Abbvie became the first big pharma firm to generate more than $1m in sales per employee last year, and has significantly outplayed its peers on this performance ratio since becoming a standalone entity in 2011. Bristol-Myers Squibb, meanwhile, is not far from vaulting the $1m threshold, a notable achievement considering that it has yet to receive a big topline boost from the Celgene business.
A straight combination of the courting couple shows that Bristol-Myers Squelgene would have topped the table last year, suggesting that once job cuts are factored in the company could be leading the big pharma pack in 2020. The utility of the sales-per-employee ratio beyond its use as a ranking tool is debatable, of course, but this analysis provides food for thought for those still questioning the logic of the sector’s most recent megamerger.
The analysis below, based on EvaluatePharma data, was conducted by dividing annual employee numbers by net revenues. The ratio is typically used to compare the relative efficiencies of similar companies.
It should be remembered that big patent expiries dent this ratio – this can be seen from 2011 for Bristol, in the wake of losing billions of dollars in Plavix sales. The US group managed to reverse this decline largely thanks to the success of its immuno-oncology franchise.
The acquisition of Celgene is set to give Bristol another boost, on this metric at least, though of course a wide range of measures are used to assess a company’s productivity. The approaching Revlimid patent expiry means that the immediate benefit of this expensive deal will be relatively short-lived, a major concern for investors.
Astrazeneca provides the opposite story here: it too suffered a big topline blow with the loss of Seroquel in 2011, but failed to drive a recovery in its sales-per-employee ratio, largely because new products have not made up for the loss of its big hitters, which also include Crestor and Nexium.
Astra now ranks as the least productive big pharma group on this metric, and executives must have shifted uncomfortably on news of the sudden departure of Sanofi’s chief executive, Olivier Brandicourt, last week. Both companies have been criticised for failing to restock their pipelines and build new blockbuster brands, and their lowly positions in this analysis are partly a result of this deficiency.

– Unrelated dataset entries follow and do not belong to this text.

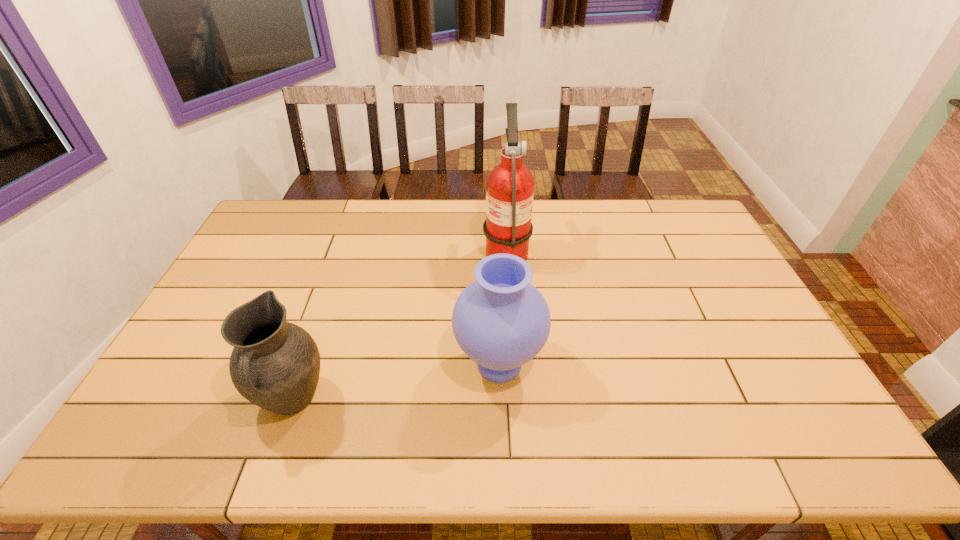
Where is `vacant position in the image that satisfies the following two spatial constraints: 1. on the nozzle and handle of the fire extinguisher; 2. on the side of the leftmost object with the handle`? vacant position in the image that satisfies the following two spatial constraints: 1. on the nozzle and handle of the fire extinguisher; 2. on the side of the leftmost object with the handle is located at coordinates (516, 400).

This screenshot has width=960, height=540. In order to click on free space that satisfies the following two spatial constraints: 1. on the nozzle and handle of the tallest object; 2. on the front side of the vase in this screenshot , I will do `click(514, 364)`.

This screenshot has width=960, height=540. In order to click on free region that satisfies the following two spatial constraints: 1. on the nozzle and handle of the farthest object; 2. on the front side of the vase in this screenshot , I will do `click(514, 364)`.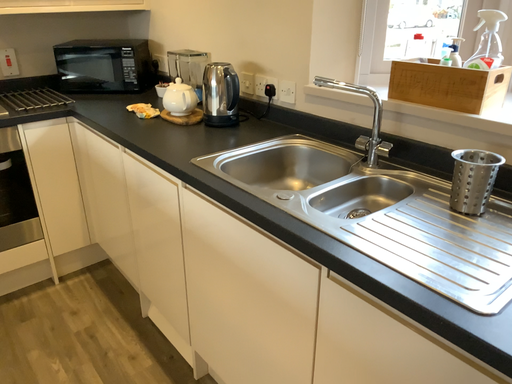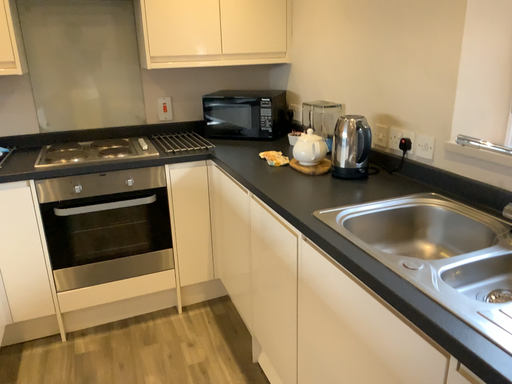
Question: How did the camera likely rotate when shooting the video?

Choices:
 (A) rotated downward
 (B) rotated upward

Answer: (B)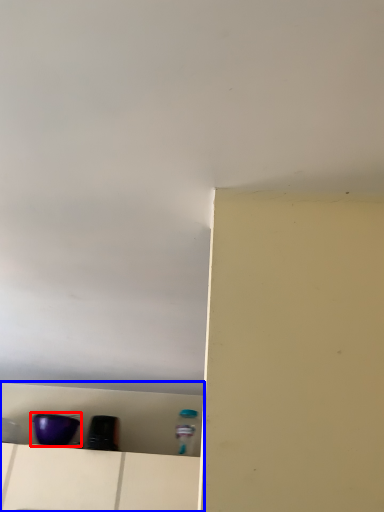
Question: Which of the following is the closest to the observer, appliance (highlighted by a red box) or shelf (highlighted by a blue box)?

Choices:
 (A) appliance
 (B) shelf

Answer: (B)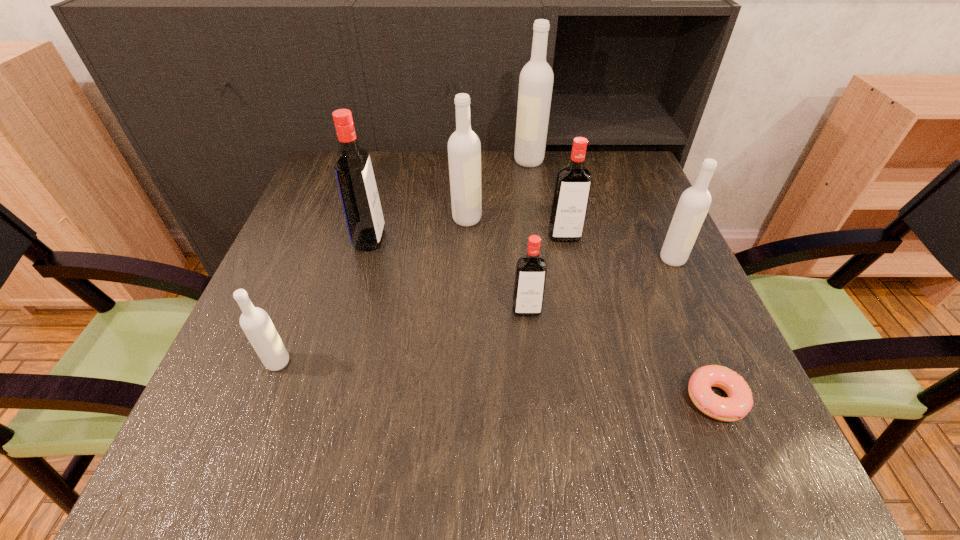
Find the location of a particular element. Image resolution: width=960 pixels, height=540 pixels. vacant position in the image that satisfies the following two spatial constraints: 1. on the front side of the nearest object; 2. on the left side of the leftmost vodka is located at coordinates (264, 398).

The width and height of the screenshot is (960, 540). Find the location of `blank area in the image that satisfies the following two spatial constraints: 1. on the front and back of the rightmost red vodka; 2. on the left side of the nearest object`. blank area in the image that satisfies the following two spatial constraints: 1. on the front and back of the rightmost red vodka; 2. on the left side of the nearest object is located at coordinates (599, 398).

Identify the location of free space that satisfies the following two spatial constraints: 1. on the back side of the doughnut; 2. on the front and back of the biggest red vodka. (649, 239).

The image size is (960, 540). What are the coordinates of `free region that satisfies the following two spatial constraints: 1. on the front and back of the rightmost red vodka; 2. on the front and back of the seventh object from right to left` in the screenshot? It's located at (565, 239).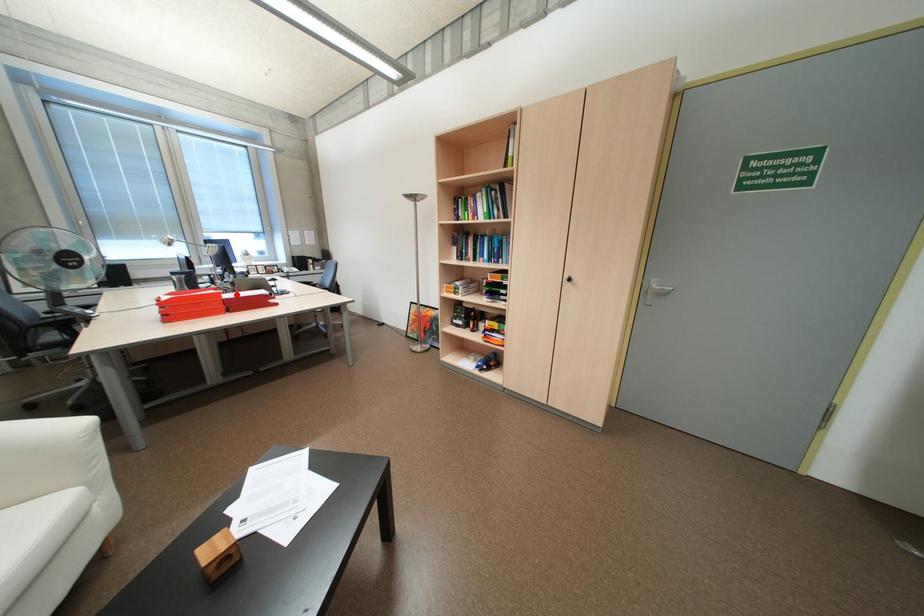
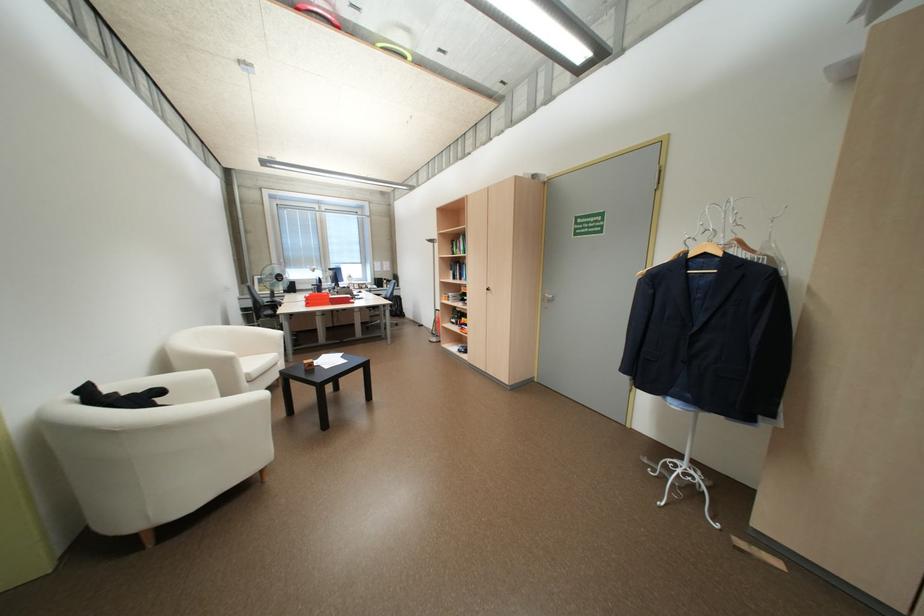
Question: I am providing you with two images of the same scene from different viewpoints. Given a red point in image1, look at the same physical point in image2. Is it:

Choices:
 (A) Closer to the viewpoint
 (B) Farther from the viewpoint

Answer: (A)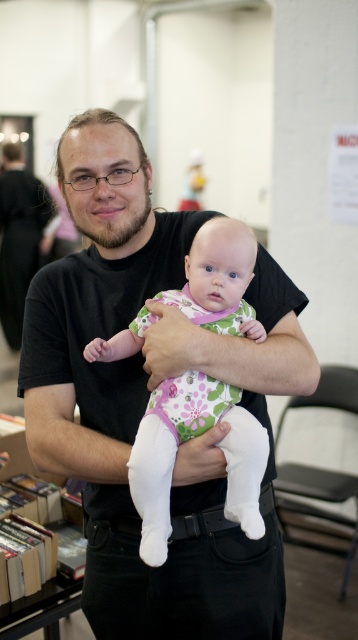
Which is above, black matte shirt at center or floral cotton onesie at center?

floral cotton onesie at center is above.

Does black matte shirt at center have a greater width compared to floral cotton onesie at center?

Indeed, black matte shirt at center has a greater width compared to floral cotton onesie at center.

What do you see at coordinates (147, 397) in the screenshot? I see `black matte shirt at center` at bounding box center [147, 397].

The width and height of the screenshot is (358, 640). Find the location of `black matte shirt at center`. black matte shirt at center is located at coordinates (147, 397).

Consider the image. Between floral cotton onesie at center and hardcover books at left, which one appears on the left side from the viewer's perspective?

From the viewer's perspective, hardcover books at left appears more on the left side.

From the picture: Can you confirm if floral cotton onesie at center is positioned below hardcover books at left?

Incorrect, floral cotton onesie at center is not positioned below hardcover books at left.

Is point (264, 442) positioned before point (23, 428)?

That is True.

Locate an element on the screen. The width and height of the screenshot is (358, 640). floral cotton onesie at center is located at coordinates (189, 438).

Who is positioned more to the left, black matte shirt at center or hardcover books at left?

Positioned to the left is hardcover books at left.

Between point (126, 472) and point (50, 532), which one is positioned behind?

Positioned behind is point (50, 532).

Who is more forward, [81,125] or [71,589]?

Point [81,125]

Where is `black matte shirt at center`? The height and width of the screenshot is (640, 358). black matte shirt at center is located at coordinates (147, 397).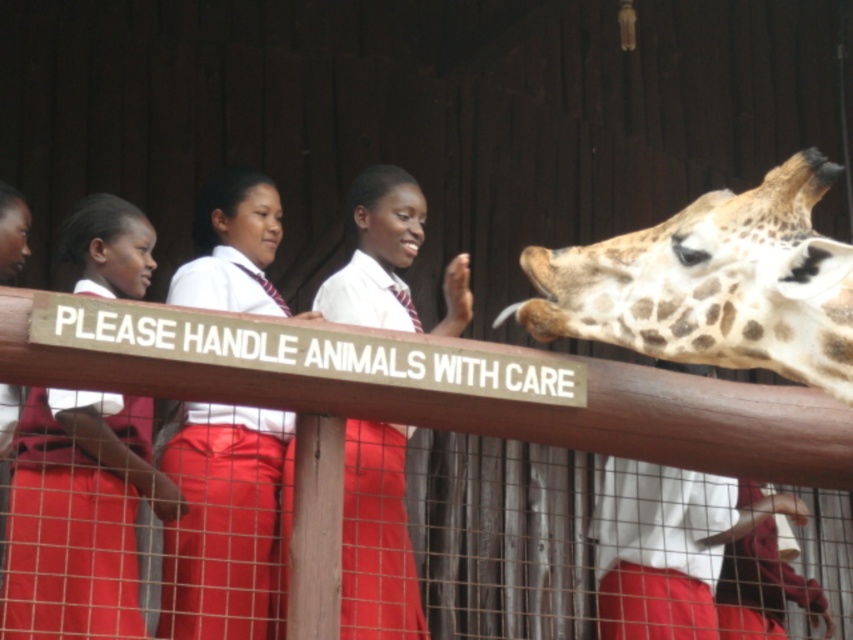
Question: Does spotted fur giraffe at right appear on the left side of matte white shirt at center?

Choices:
 (A) yes
 (B) no

Answer: (B)

Question: Can you confirm if matte white shirt at center is smaller than white shirt at center?

Choices:
 (A) no
 (B) yes

Answer: (B)

Question: Considering the relative positions of matte white shirt at center and white shirt at center in the image provided, where is matte white shirt at center located with respect to white shirt at center?

Choices:
 (A) above
 (B) below

Answer: (B)

Question: Which point appears closest to the camera in this image?

Choices:
 (A) (357, 280)
 (B) (606, 289)
 (C) (67, 385)

Answer: (C)

Question: Which of the following is the closest to the observer?

Choices:
 (A) white shirt at center
 (B) matte white shirt at center
 (C) spotted fur giraffe at right
 (D) matte red uniform at center

Answer: (C)

Question: Estimate the real-world distances between objects in this image. Which object is closer to the matte red uniform at center?

Choices:
 (A) white shirt at center
 (B) spotted fur giraffe at right
 (C) matte white shirt at center

Answer: (C)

Staff numbers will also influence a company’s potential for efficiency, and when looking at Abbvie and Bristol’s performances it should be remembered that they are the smallest of the big pharma employers.
Sanofi has the third-largest pharma workforce, with more than four times the staff of Bristol; it would not be surprising if the company’s incoming chief exec, Novartis’s Paul Hudson, decides that headcount is a pressing issue. Mr Hudson will join Sanofi on September 1, but the company is already swinging the axe, announcing 466 job cuts in France and Germany yesterday.
Still, Novartis and Johnson & Johnson both employ more people than Sanofi and managed to generate a more impressive sales ratio. At $604,000 per staff member J&J last year beat the big pharma average of $561,000, showing that a larger size is not necessarily correlated with inefficiency.
Astrazeneca, meanwhile, is thoroughly middle table on employee numbers, and on productivity is being bested by companies of all sizes. Merck & Co, for example, has roughly the same number of staff as Astra, but each employee generated almost double the sales last year: $613,000 vs $343,000.
Being little does seem to be an advantage, however. Lilly, the third-smallest employer after Abbvie and Bristol, is the third-most efficient on the sales-per-employee ratio. Further supporting this is the performance of biotech companies: with comparatively tiny workforces generating blockbuster revenues, their sales ratio efficiency is on another scale to big pharma.
Of course it could be argued that Abbvie looks more like a biotech than a big pharma firm, with its relatively small headcount and reliance on one very large biological product. In any case the loss of Humira is looming, and as things stand it is hard to see the company remaining at the top of the table once US biosimilars arrive.